The Perfect Enemy | China signals it could miss economic growth target
August 17, 2022
Read Time:2 Minute
Reuters

China has signalled that it may miss its annual economic growth target, as Covid restrictions weigh on the world’s second largest economy.

On Thursday, the Politburo – the ruling Communist Party’s top policy-making body – said it aims to keep growth within “a reasonable range”.

It did not mention the official growth target of 5.5% it had earlier set.

China is continuing to pursue a zero-Covid policy that has put major cities into full or partial lockdowns.

In a statement after its quarterly economic meeting, the 25-member Politburo, which is chaired by President Xi Jinping, said leaders would “strive to achieve the best results possible”.

However, it also called on stronger provinces to work to meet their growth targets.

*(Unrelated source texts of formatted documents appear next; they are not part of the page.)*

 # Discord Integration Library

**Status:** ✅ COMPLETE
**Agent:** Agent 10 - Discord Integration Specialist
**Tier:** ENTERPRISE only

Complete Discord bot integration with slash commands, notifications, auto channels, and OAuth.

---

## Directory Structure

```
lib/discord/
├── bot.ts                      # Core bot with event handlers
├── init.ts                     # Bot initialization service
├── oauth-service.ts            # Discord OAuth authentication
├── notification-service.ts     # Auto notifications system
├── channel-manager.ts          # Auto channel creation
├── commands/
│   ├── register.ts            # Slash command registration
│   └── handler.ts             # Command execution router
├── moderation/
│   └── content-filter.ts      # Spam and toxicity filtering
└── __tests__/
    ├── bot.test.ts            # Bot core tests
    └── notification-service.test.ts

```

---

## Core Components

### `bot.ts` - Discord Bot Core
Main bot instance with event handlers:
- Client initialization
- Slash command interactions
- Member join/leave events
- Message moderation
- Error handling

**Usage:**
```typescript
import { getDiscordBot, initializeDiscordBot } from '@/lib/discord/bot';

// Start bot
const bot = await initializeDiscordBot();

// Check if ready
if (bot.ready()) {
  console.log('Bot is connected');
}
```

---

Analysts said the lack of a GDP mention was notable, though economists had earlier predicted it would be difficult for China to reach its 5.5% target.

“The 5.5% growth target is no longer a must for China,” Iris Pang, chief China economist at ING Bank, had told news outlet the Wall Street Journal.

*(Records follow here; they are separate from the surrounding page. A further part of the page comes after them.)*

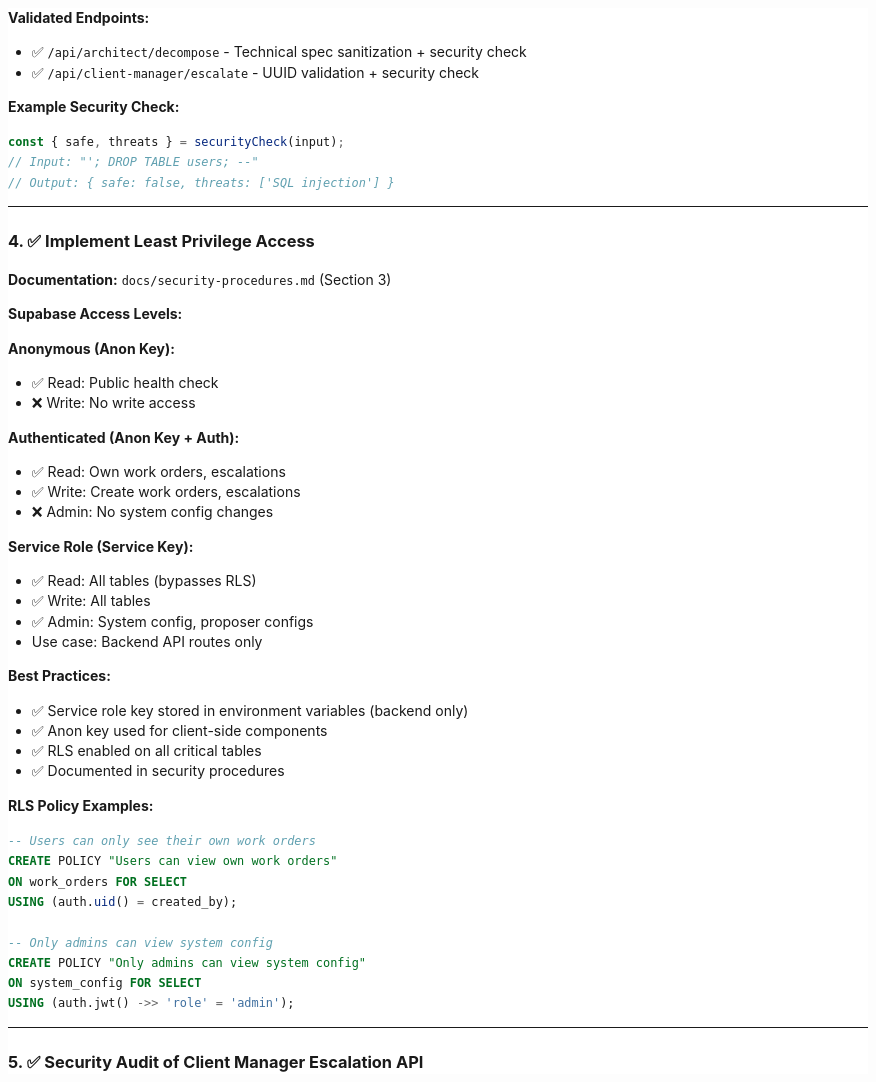 **Validated Endpoints:**
- ✅ `/api/architect/decompose` - Technical spec sanitization + security check
- ✅ `/api/client-manager/escalate` - UUID validation + security check

**Example Security Check:**
```typescript
const { safe, threats } = securityCheck(input);
// Input: "'; DROP TABLE users; --"
// Output: { safe: false, threats: ['SQL injection'] }
```

---

### 4. ✅ Implement Least Privilege Access

**Documentation:** `docs/security-procedures.md` (Section 3)

**Supabase Access Levels:**

**Anonymous (Anon Key):**
- ✅ Read: Public health check
- ❌ Write: No write access

**Authenticated (Anon Key + Auth):**
- ✅ Read: Own work orders, escalations
- ✅ Write: Create work orders, escalations
- ❌ Admin: No system config changes

**Service Role (Service Key):**
- ✅ Read: All tables (bypasses RLS)
- ✅ Write: All tables
- ✅ Admin: System config, proposer configs
- Use case: Backend API routes only

**Best Practices:**
- ✅ Service role key stored in environment variables (backend only)
- ✅ Anon key used for client-side components
- ✅ RLS enabled on all critical tables
- ✅ Documented in security procedures

**RLS Policy Examples:**
```sql
-- Users can only see their own work orders
CREATE POLICY "Users can view own work orders"
ON work_orders FOR SELECT
USING (auth.uid() = created_by);

-- Only admins can view system config
CREATE POLICY "Only admins can view system config"
ON system_config FOR SELECT
USING (auth.jwt() ->> 'role' = 'admin');
```

---

### 5. ✅ Security Audit of Client Manager Escalation API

They also added that China was urging larger provinces to make up for those that were more affected by the lockdown.

“Beijing requested that provinces which are relatively well-positioned should strive to achieve economic and social targets for this year,” Nomura analysts Ting Lu, Jing Wang and Harrington Zhang said in a note.

“We think Beijing is suggesting that GDP growth targets for provinces with less favourable conditions, especially for those that were hard hit by the Omicron variant and lockdowns, could be more flexible.”

Earlier this month, China said its economy had contracted sharply in the second quarter of this year.

Large Chinese cities, including the major financial and manufacturing hub of Shanghai, were put into full or partial lockdowns during this period.

China’s once-booming property market is also in a deep slump, and home sales have fallen for 11 consecutive months.

Several Chinese developers have halted the construction of homes that had already been sold, because of concerns over cash flow.

In recent weeks, some home buyers have threatened to stop paying their mortgages until the work restarts.

In 2020, China made the rare decision to scrap its GDP targets, in light of the pandemic.

GDP measures the size of an economy. Gauging its expansion or contraction is one of the most important ways of measuring how well or badly an economy is performing and is closely watched by economists and central banks.

It also helps businesses to judge when to expand and recruit more workers or invest less and cut their workforces.